Mário Soares (1924-2017), nome maior da democracia portuguesa, foi um dos grandes políticos mundiais do século XX. Burguês e revolucionário, amado por muitos e (injustamente) odiado por outros, a verdade é que todos lhe devemos a democracia que temos.

Mais do que um político genuíno, combativo e visionário, Soares foi um homem que que soube dizer “não” quando todos tinham que dizer que “sim”, que soube dizer “presente” quando todos o reduziam ao papel de Senador da política nacional e que soube ser “igual” quando poderia ter sido um político acima de todos os outros políticos. Do primeiro ao último dia da sua vida política, Soares foi um lutador.

Convém assinalar que esteve do lado certo da história no combate à ditadura de Salazar, na revolução do 25 de Abril, na crise do 25 de Novembro, na estabilização da democracia, na adesão à Comunidade Económica Europeia e na construção de uma sociedade mais livre, mais coesa, mais plural e mais respeitadora. Numa vida política que durou sete décadas e percorreu fases tão díspares da história política e cultural do país, é notável que nunca se tenha deslumbrado com a obra feita, mantendo-se progressista e visionário, fiel aos princípios da sua formação laica e republicana.

Mais do que ter sido fundador da democracia liberal em que vivemos, Mário Soares foi um dos principais responsáveis pela construção e estabilização do período de maior paz e prosperidade que o país conheceu nos seus quase nove séculos de História.

Vivemos um tempo em que muitos se esqueceram do Portugal que os fundadores da democracia herdaram: era um país profundamente pobre e desigual, que oscilava entre o analfabetismo e a baixa escolaridade, que tinha um sistema produtivo ultrapassado e ineficaz, que não garantia cuidados básicos de saúde à esmagadora maioria da população, que não tinha água potável nem saneamento básico, que desprezava a liberdade e os direitos individuais, que usava a tortura para silenciar aqueles que discordavam dos ditames do regime e que combatia no Ultramar a posse de territórios que toda a Europa tinha já abandonado.

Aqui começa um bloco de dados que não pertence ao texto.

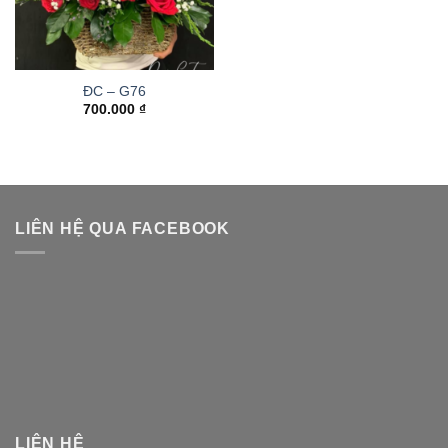
ĐC – G76
700.000
₫
LIÊN HỆ QUA FACEBOOK
LIÊN HỆ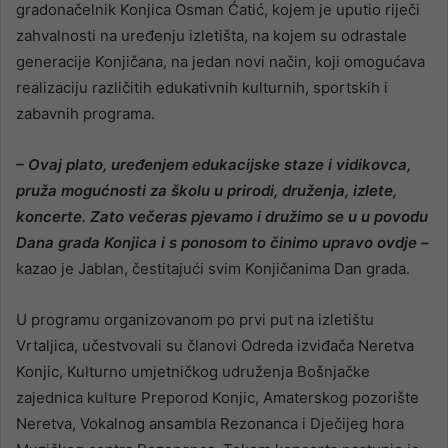
gradonačelnik Konjica Osman Ćatić, kojem je uputio riječi
zahvalnosti na uređenju izletišta, na kojem su odrastale
generacije Konjičana, na jedan novi način, koji omogućava
realizaciju različitih edukativnih kulturnih, sportskih i
zabavnih programa.
– Ovaj plato, uređenjem edukacijske staze i vidikovca,
pruža mogućnosti za školu u prirodi, druženja, izlete,
koncerte. Zato večeras pjevamo i družimo se u u povodu
Dana grada Konjica i s ponosom to činimo upravo ovdje –
kazao je Jablan, čestitajući svim Konjičanima Dan grada.
U programu organizovanom po prvi put na izletištu
Vrtaljica, učestvovali su članovi Odreda izviđača Neretva
Konjic, Kulturno umjetničkog udruženja Bošnjačke
zajednica kulture Preporod Konjic, Amaterskog pozorište
Neretva, Vokalnog ansambla Rezonanca i Dječijeg hora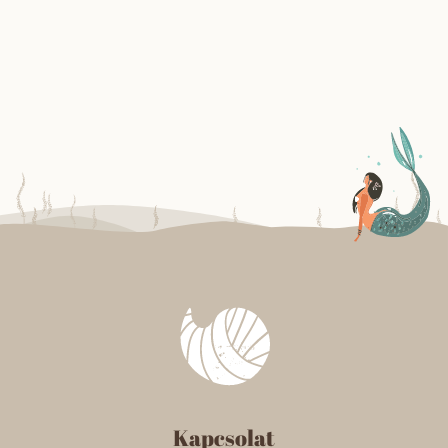
Kapcsolat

Foi esse país cinzento e pobre que Mário Soares e os outros fundadores da democracia (como Álvaro Cunhal e Sá Carneiro) souberam começar a transformar no Portugal moderno que conhecemos hoje.

Mas este tempo em que vivemos, o nosso tempo, tem outros perigos e desafios que precisamos de combater: ainda Soares jazia quente no seu leito e já algumas almas pequeninas mostravam as suas garras, acantonando-se e entrincheirando-se nos seus grupos ideológicos, partilhando notícias falsas nas redes sociais (que mantêm mesmo depois de saberem que são falsas) e hiperbolizando episódios que, descontextualizados, ganham contornos de ofensas ao carácter e à memória de Mário Soares.

A desinformação é o monstro do nosso tempo e o grande perigo para a nossa democracia liberal. Porque a desinformação é, precisamente, a antítese do que foi Mário Soares enquanto pessoa e do que fez Mário Soares enquanto político, é urgente que as novas gerações saibam encontrar no legado do Presidente fixe a força e a coragem necessárias para a combaterem. Contestar a desinformação é fundamental para que possamos preservar a nossa democracia – e sabemos de que lado estaria, inequivocamente, Mário Soares nessa contenda.

Apesar de todas as diferenças normais num país democrático, todos lhe devemos mais que muito. Estamos de luto: morreu o Presidente eternamente fixe. Mas todos sabemos o que podemos e devemos fazer para honrar e preservar o seu legado que é, simultaneamente, o legado de Portugal.